Gather every line below that contains the word "length". Copy each such line in full, treating uppercase and lowercase letters as different.
[[ Records provided open ]]
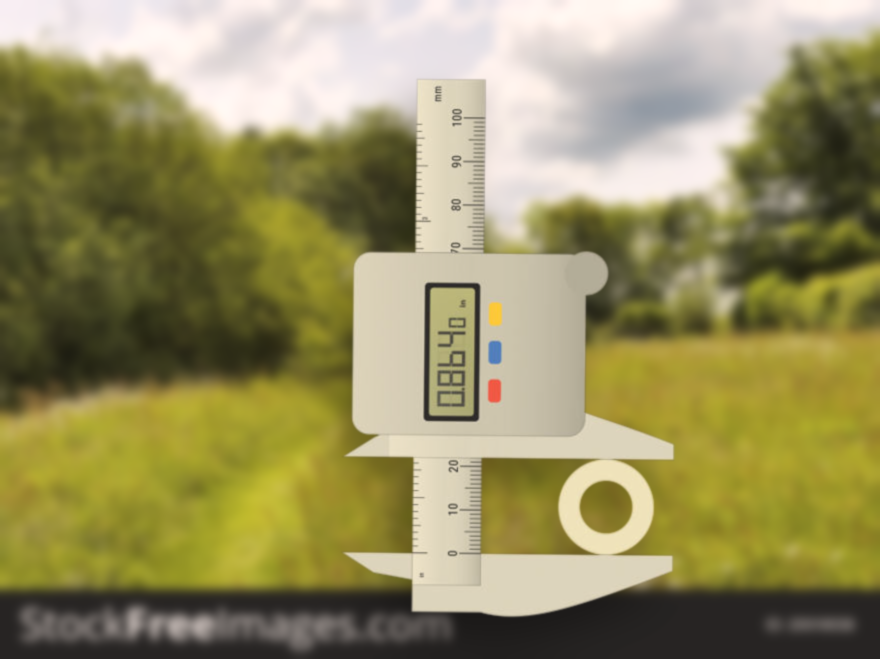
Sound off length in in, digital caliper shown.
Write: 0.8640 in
[[ Records provided closed ]]
[[ Records provided open ]]
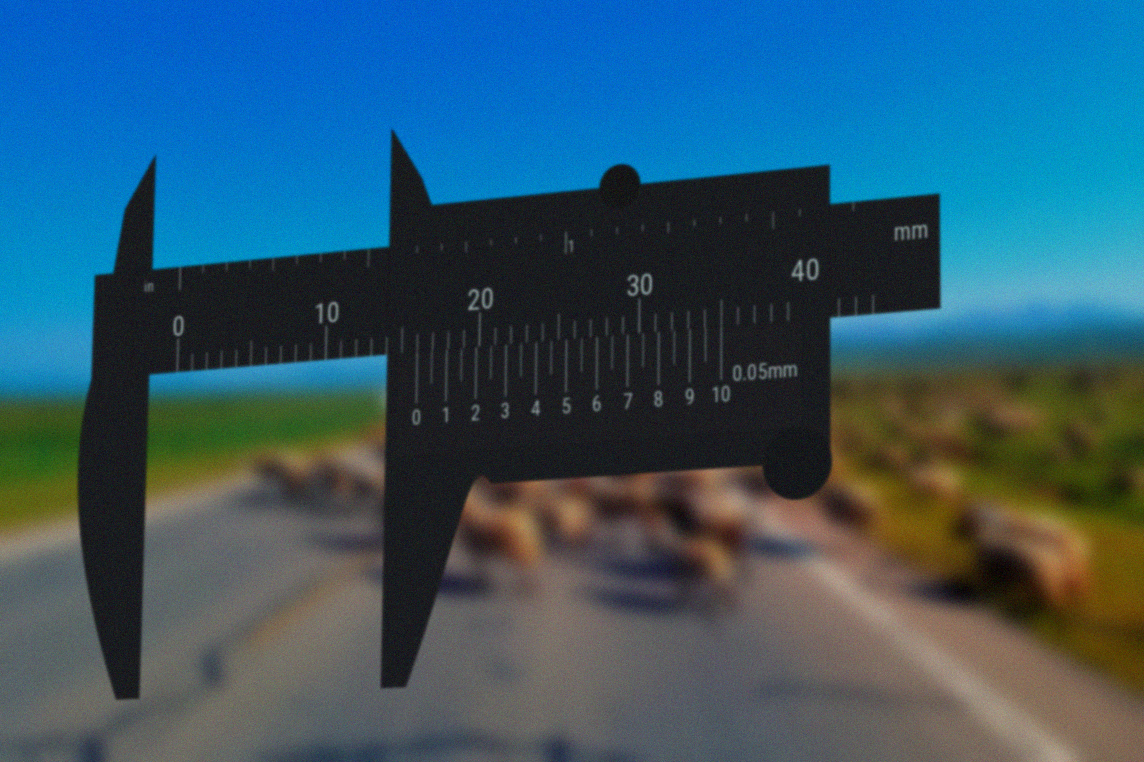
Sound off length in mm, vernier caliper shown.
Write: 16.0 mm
[[ Records provided closed ]]
[[ Records provided open ]]
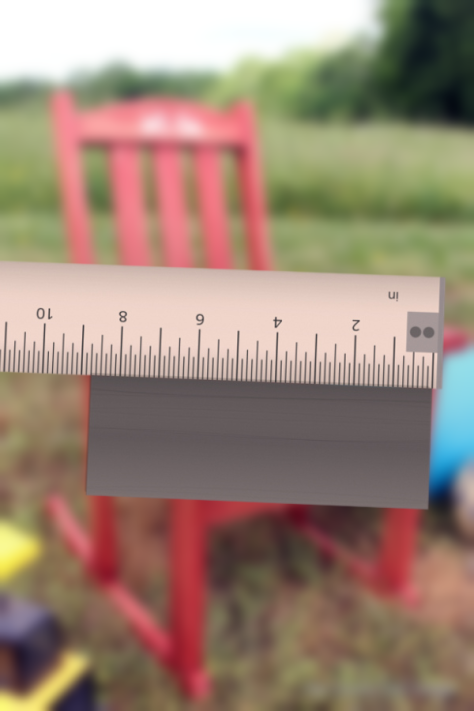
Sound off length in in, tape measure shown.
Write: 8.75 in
[[ Records provided closed ]]
Response to this exercise
Sound off length in in, digital caliper shown.
Sound off length in mm, vernier caliper shown.
Sound off length in in, tape measure shown.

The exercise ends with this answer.